Prior to all those revelations, however, Jackson had described Nayak to me as a braggart, a hanger-on, the sort of guy who always was coming up with big plans that amounted to nothing. He was a funny guy, whom no one took seriously, Jackson said.
Well, it turned out that Jackson took Nayak very seriously. He often had him to his Washington, D.C., office for drinks and cigars, and they frequently dined together in the nation’s capital.
After learning the truth about the Nayak-Jackson connection, I stated in this column that a man who could be trusted to secretly transport your mistress across the country would be precisely the sort of guy you might trust to present an offer to buy a U.S. Senate seat on your behalf.
Jackson has always denied he was involved in any such arrangement to join the Senate.
In fact, he said he told people lobbying on his behalf for the position to be careful about what they said to Blagojevich because he was under federal investigation and possibly being wiretapped by the FBI.
“I think he (Jackson) was tipped off about the investigation by someone in the federal government,” Ettinger said. “There are tapes of him talking to the Indian businessmen, telling them to be very careful about what they say to Blagojevich because he’s being investigated.”
There are those who believe (Ettinger is among them) that someone in the Obama administration reached out to the U.S. attorney’s office in Chicago and let it be known that Jackson Jr. should not be indicted.
But it is also a fact that Jackson was cooperating with investigators, and he has said as much publicly.
Whatever the case, arresting a sitting congressman, the son of a prominent civil rights leader, would have doubtless created a lot of political pressure.
A conviction would not have been a slam dunk. The best evidence of that is the difficulty the U.S. attorney’s office had in convicting Blagojevich.
Those with short memories may not remember there were a lot of people claiming the former governor was being treated unfairly and had done nothing different than previous officeholders.
Add race into the mix and any Jackson trial would have created a storm of controversy.
All of that said, I can’t help feeling that the public deserved its day in court.
This was a U.S. Senate seat someone tried to acquire by offering an Illinois governor a bribe.
It was the public’s trust in its elected officials and the government itself that were the victims.

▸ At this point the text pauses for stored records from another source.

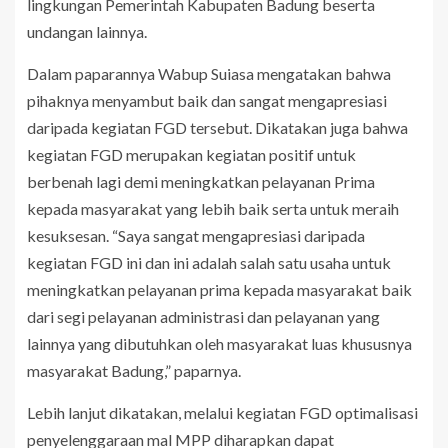
lingkungan Pemerintah Kabupaten Badung beserta
undangan lainnya.
Dalam paparannya Wabup Suiasa mengatakan bahwa
pihaknya menyambut baik dan sangat mengapresiasi
daripada kegiatan FGD tersebut. Dikatakan juga bahwa
kegiatan FGD merupakan kegiatan positif untuk
berbenah lagi demi meningkatkan pelayanan Prima
kepada masyarakat yang lebih baik serta untuk meraih
kesuksesan. “Saya sangat mengapresiasi daripada
kegiatan FGD ini dan ini adalah salah satu usaha untuk
meningkatkan pelayanan prima kepada masyarakat baik
dari segi pelayanan administrasi dan pelayanan yang
lainnya yang dibutuhkan oleh masyarakat luas khususnya
masyarakat Badung,” paparnya.
Lebih lanjut dikatakan, melalui kegiatan FGD optimalisasi
penyelenggaraan mal MPP diharapkan dapat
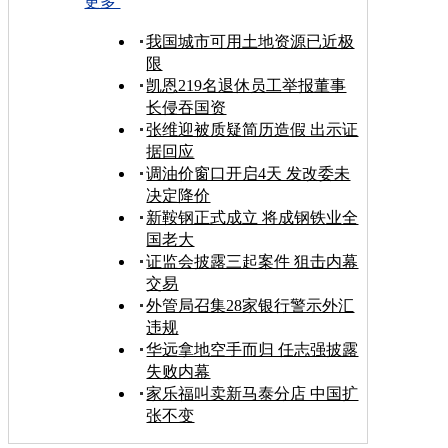
更多
我国城市可用土地资源已近极
限
凯恩219名退休员工举报董事
长侵吞国资
张维迎被质疑简历造假 出示证
据回应
调油价窗口开启4天 发改委未
决定降价
新鞍钢正式成立 将成钢铁业全
国老大
证监会披露三起案件 狙击内幕
交易
外管局召集28家银行警示外汇
违规
华远拿地空手而归 任志强披露
失败内幕
家乐福叫卖新马泰分店 中国扩
张不变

To let the matter dangle, to not even address the issue directly in a courtroom, has left many citizens feeling that the justice system failed them.
Jackson’s sentencing on the misuse of campaign funds, which was scheduled for Wednesday, has been delayed. He has pleaded guilty, as has his wife, former Chicago Ald. Sandi Jackson, to separate charges of income tax evasion.

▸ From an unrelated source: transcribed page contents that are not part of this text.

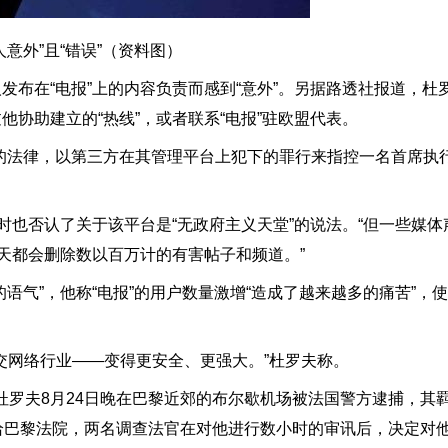
意外”且“错误”（资料图）
发布在“电报”上的内容负责而感到“意外”。另据路透社报道，杜
协助建立的“热线”，或者联系“电报”驻欧盟代表。
的法律，以第三方在其管理平台上犯下的罪行来指控一名首席执
时也否认了关于该平台是“无政府主义天堂”的说法。“但一些媒体声
每天都会删除数以百万计的有害帖子和频道。”
语气”，他称“电报”的用户数量激增“造成了越来越多的痛苦”，
社交网络行业——变得更安全、更强大。”杜罗夫称。
杜罗夫8月24日晚在巴黎近郊的布尔歇机场被法国警方逮捕，其羁
给巴黎法院，两名调查法官在对他进行数小时的审讯后，决定对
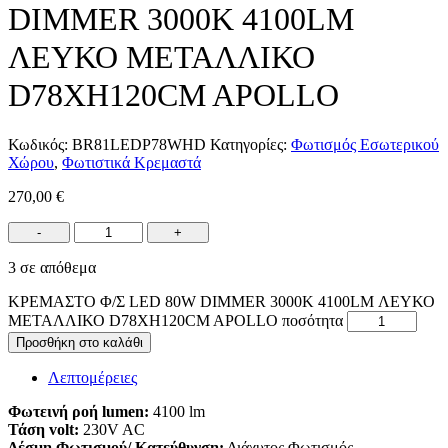
DIMMER 3000K 4100LM
ΛΕΥΚΟ ΜΕΤΑΛΛΙΚΟ
D78XH120CM APOLLO
Κωδικός:
BR81LEDP78WHD
Κατηγορίες:
Φωτισμός Εσωτερικού
Χώρου
,
Φωτιστικά Κρεμαστά
270,00
€
-
+
3 σε απόθεμα
ΚΡΕΜΑΣΤΟ Φ/Σ LED 80W DIMMER 3000K 4100LM ΛΕΥΚΟ
ΜΕΤΑΛΛΙΚΟ D78XH120CM APOLLO ποσότητα
Προσθήκη στο καλάθι
Λεπτομέρειες
Φωτεινή ροή lumen:
4100 lm
Τάση volt:
230V AC
Δέσμη Φωτισμού/ Κατεύθυνση:
Διάχυτος Φωτισμός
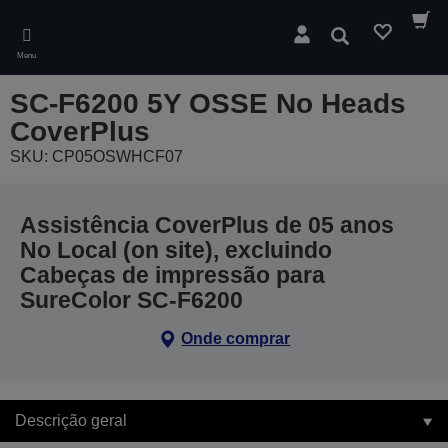
Skip
to
Pesquisar
main
Menu
content
SC-F6200 5Y OSSE No Heads
CoverPlus
SKU: CP05OSWHCF07
Assistência CoverPlus de 05 anos
No Local (on site), excluindo
Cabeças de impressão para
SureColor SC-F6200
Onde comprar
Descrição geral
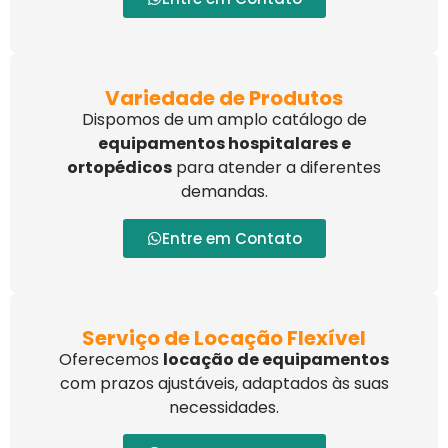
Variedade de Produtos
Dispomos de um amplo catálogo de
equipamentos hospitalares e
ortopédicos
para atender a diferentes
demandas.
Entre em Contato
Serviço de Locação Flexível
Oferecemos
locação de equipamentos
com prazos ajustáveis, adaptados às suas
necessidades.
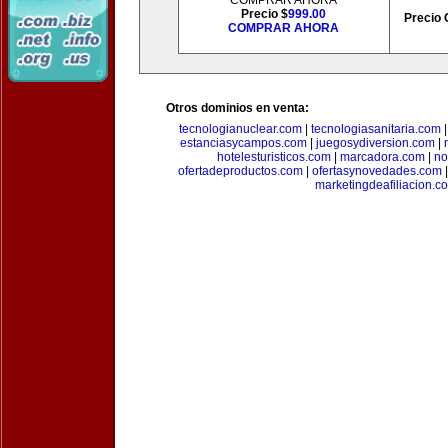
COMPRAR AHORA
Precio $
999.00
Precio 
COMPRAR AHORA
Otros dominios en venta:
tecnologianuclear.com
|
tecnologiasanitaria.com
estanciasycampos.com
|
juegosydiversion.com
|
hotelesturisticos.com
|
marcadora.com
|
no
ofertadeproductos.com
|
ofertasynovedades.com
marketingdeafiliacion.c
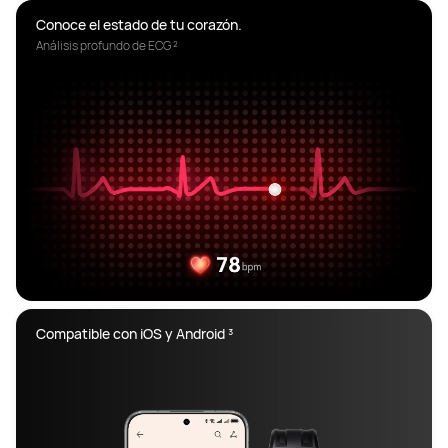
Análisis profundo de ECG ²
Compatible con iOS y Android ³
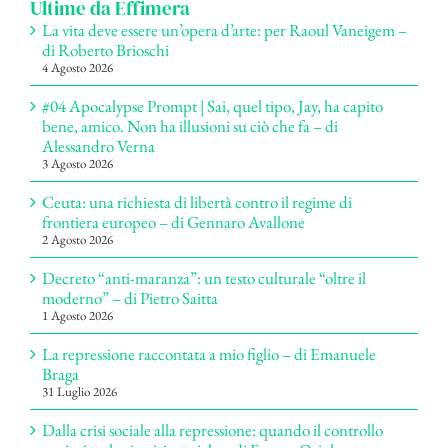
Ultime da Effimera
La vita deve essere un’opera d’arte: per Raoul Vaneigem –
di Roberto Brioschi
4 Agosto 2026
#04 Apocalypse Prompt | Sai, quel tipo, Jay, ha capito
bene, amico. Non ha illusioni su ciò che fa – di
Alessandro Verna
3 Agosto 2026
Ceuta: una richiesta di libertà contro il regime di
frontiera europeo – di Gennaro Avallone
2 Agosto 2026
Decreto “anti-maranza”: un testo culturale “oltre il
moderno” – di Pietro Saitta
1 Agosto 2026
La repressione raccontata a mio figlio – di Emanuele
Braga
31 Luglio 2026
Dalla crisi sociale alla repressione: quando il controllo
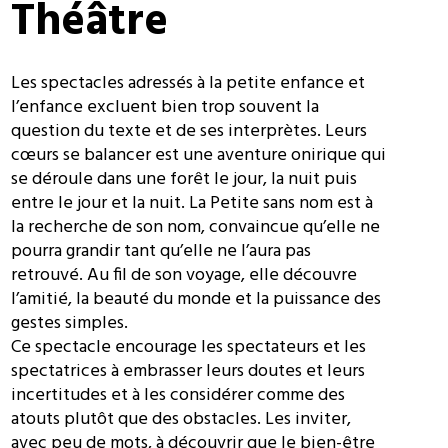
Théâtre
Les spectacles adressés à la petite enfance et
l’enfance excluent bien trop souvent la
question du texte et de ses interprètes. Leurs
cœurs se balancer est une aventure onirique qui
se déroule dans une forêt le jour, la nuit puis
entre le jour et la nuit. La Petite sans nom est à
la recherche de son nom, convaincue qu’elle ne
pourra grandir tant qu’elle ne l’aura pas
retrouvé. Au fil de son voyage, elle découvre
l’amitié, la beauté du monde et la puissance des
gestes simples.
Ce spectacle encourage les spectateurs et les
spectatrices à embrasser leurs doutes et leurs
incertitudes et à les considérer comme des
atouts plutôt que des obstacles. Les inviter,
avec peu de mots, à découvrir que le bien-être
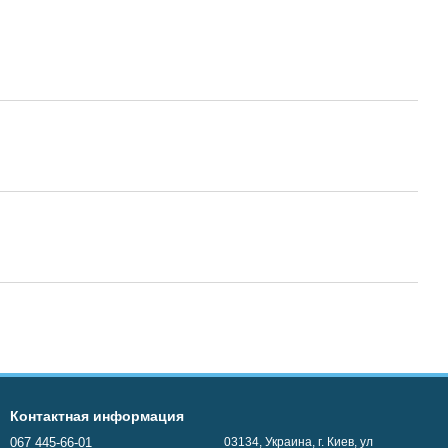
Контактная информация
067 445-66-01
03134, Украина, г. Киев, ул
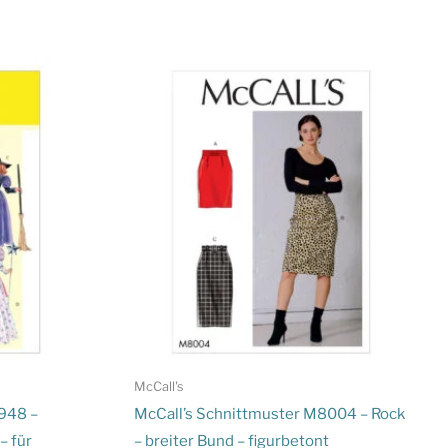
McCall's
948 –
McCall’s Schnittmuster M8004 – Rock
– für
– breiter Bund – figurbetont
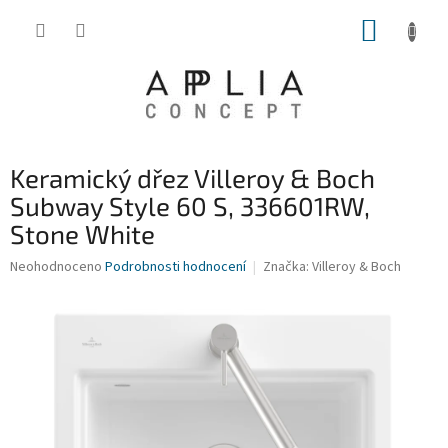
Přejít
NÁKUP
na
obsah
KOŠÍK
Keramický dřez Villeroy & Boch
Subway Style 60 S, 336601RW,
Stone White
Průměrné
Neohodnoceno
Podrobnosti hodnocení
Značka:
Villeroy & Boch
hodnocení
produktu
je
0,0
z
5
hvězdiček.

To some, the fact the Jacksons have been humiliated, forced to resign their elected offices and are likely headed to prison is enough punishment.
I don’t feel a need to see the Jacksons suffer further.

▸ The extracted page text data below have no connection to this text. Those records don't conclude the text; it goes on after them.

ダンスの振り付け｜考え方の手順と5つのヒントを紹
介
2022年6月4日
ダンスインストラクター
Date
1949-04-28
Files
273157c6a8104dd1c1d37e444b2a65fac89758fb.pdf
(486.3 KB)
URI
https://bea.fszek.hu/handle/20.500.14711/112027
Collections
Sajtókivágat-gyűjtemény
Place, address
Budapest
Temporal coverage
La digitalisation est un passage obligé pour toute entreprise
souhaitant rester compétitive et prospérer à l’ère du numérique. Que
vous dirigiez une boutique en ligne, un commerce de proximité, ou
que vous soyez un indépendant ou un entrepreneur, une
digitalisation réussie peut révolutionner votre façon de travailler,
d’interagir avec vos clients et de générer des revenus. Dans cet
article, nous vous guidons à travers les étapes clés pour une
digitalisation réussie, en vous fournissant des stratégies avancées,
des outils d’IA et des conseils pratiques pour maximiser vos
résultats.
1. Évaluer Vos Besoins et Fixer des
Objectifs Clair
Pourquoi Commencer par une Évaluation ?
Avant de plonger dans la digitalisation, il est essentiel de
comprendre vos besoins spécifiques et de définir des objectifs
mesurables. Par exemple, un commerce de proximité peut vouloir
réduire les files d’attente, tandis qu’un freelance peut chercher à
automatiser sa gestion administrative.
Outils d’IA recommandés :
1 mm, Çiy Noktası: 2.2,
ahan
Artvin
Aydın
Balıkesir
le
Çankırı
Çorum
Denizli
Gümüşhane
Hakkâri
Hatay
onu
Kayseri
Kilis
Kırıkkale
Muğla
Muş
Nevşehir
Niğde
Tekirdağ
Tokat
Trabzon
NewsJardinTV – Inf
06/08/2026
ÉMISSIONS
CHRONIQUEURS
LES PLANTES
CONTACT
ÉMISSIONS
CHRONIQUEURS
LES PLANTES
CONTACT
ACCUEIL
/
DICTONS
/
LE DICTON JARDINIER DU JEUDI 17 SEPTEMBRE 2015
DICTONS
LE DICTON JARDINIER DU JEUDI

But I would like Jackson, as part of any sentencing deal, to fully confess in open court to whatever role he played in a scandal that resulted in the criminal conviction of an Illinois governor.
Failing that, I would hope that federal prosecutors fully disclose what they know about Jackson’s participation in the bribery scheme during their listing of his prior “bad acts” to the judge.
The government has indicated it has no objection to staggered prison sentences for the Jacksons, allowing one parent to remain home with their two children.
That’s fine with me, provided that Jackson finally tells the people the truth about that bribe.